» Work task
Look over the material for the string "Udostępnij". Copy every line where it turns up.

§

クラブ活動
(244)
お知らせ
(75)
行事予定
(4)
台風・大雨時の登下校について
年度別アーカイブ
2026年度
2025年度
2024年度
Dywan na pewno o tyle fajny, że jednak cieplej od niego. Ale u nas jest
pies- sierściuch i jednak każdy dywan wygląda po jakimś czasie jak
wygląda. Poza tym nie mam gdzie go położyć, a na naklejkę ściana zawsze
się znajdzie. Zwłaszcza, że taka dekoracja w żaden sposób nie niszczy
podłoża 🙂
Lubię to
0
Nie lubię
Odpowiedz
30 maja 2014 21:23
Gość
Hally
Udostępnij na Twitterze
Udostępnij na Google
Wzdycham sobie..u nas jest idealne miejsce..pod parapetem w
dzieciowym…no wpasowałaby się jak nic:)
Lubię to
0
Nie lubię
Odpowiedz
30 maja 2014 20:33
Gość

§

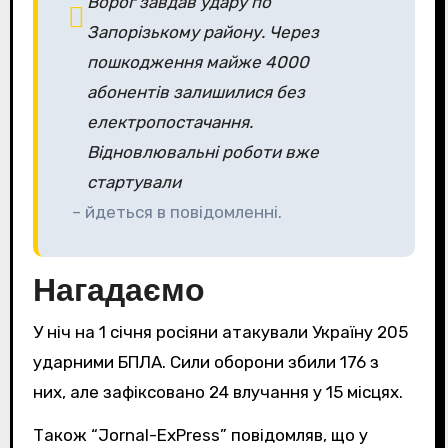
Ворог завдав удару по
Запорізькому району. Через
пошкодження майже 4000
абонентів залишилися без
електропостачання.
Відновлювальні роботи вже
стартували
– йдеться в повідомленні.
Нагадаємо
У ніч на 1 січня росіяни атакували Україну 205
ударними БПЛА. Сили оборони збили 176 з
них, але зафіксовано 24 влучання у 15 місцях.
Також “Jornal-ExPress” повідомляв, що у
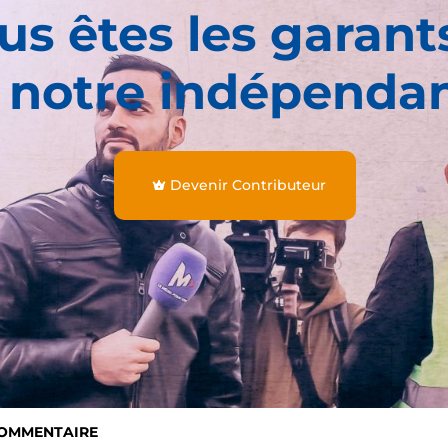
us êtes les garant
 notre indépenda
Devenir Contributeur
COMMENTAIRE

§

» Reply to the exercise
Udostępnij na Twitterze
Udostępnij na Google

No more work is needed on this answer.